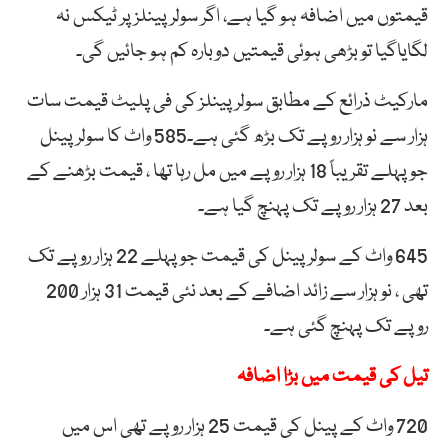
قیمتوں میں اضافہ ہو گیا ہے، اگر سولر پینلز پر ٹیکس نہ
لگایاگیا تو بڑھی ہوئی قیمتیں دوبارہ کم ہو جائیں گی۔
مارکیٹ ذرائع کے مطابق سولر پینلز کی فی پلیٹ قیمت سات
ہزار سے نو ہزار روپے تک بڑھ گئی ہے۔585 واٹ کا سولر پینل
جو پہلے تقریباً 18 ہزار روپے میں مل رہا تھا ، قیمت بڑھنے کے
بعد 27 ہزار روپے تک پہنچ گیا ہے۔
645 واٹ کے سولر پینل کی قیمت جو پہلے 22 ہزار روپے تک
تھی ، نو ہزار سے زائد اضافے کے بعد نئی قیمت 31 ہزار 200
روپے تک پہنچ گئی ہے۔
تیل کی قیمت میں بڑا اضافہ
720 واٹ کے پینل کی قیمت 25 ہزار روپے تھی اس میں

| INSTRUCTIONS TO FOLLOW |
Rewrite the text of the entries above with every "واٹ" changed to "واٹ پیک" and nothing else altered, leaving out the pictures.

| RESPONSE AREA |
قیمتوں میں اضافہ ہو گیا ہے، اگر سولر پینلز پر ٹیکس نہ
لگایاگیا تو بڑھی ہوئی قیمتیں دوبارہ کم ہو جائیں گی۔
مارکیٹ ذرائع کے مطابق سولر پینلز کی فی پلیٹ قیمت سات
ہزار سے نو ہزار روپے تک بڑھ گئی ہے۔585 واٹ پیک کا سولر پینل
جو پہلے تقریباً 18 ہزار روپے میں مل رہا تھا ، قیمت بڑھنے کے
بعد 27 ہزار روپے تک پہنچ گیا ہے۔
645 واٹ پیک کے سولر پینل کی قیمت جو پہلے 22 ہزار روپے تک
تھی ، نو ہزار سے زائد اضافے کے بعد نئی قیمت 31 ہزار 200
روپے تک پہنچ گئی ہے۔
تیل کی قیمت میں بڑا اضافہ
720 واٹ پیک کے پینل کی قیمت 25 ہزار روپے تھی اس میں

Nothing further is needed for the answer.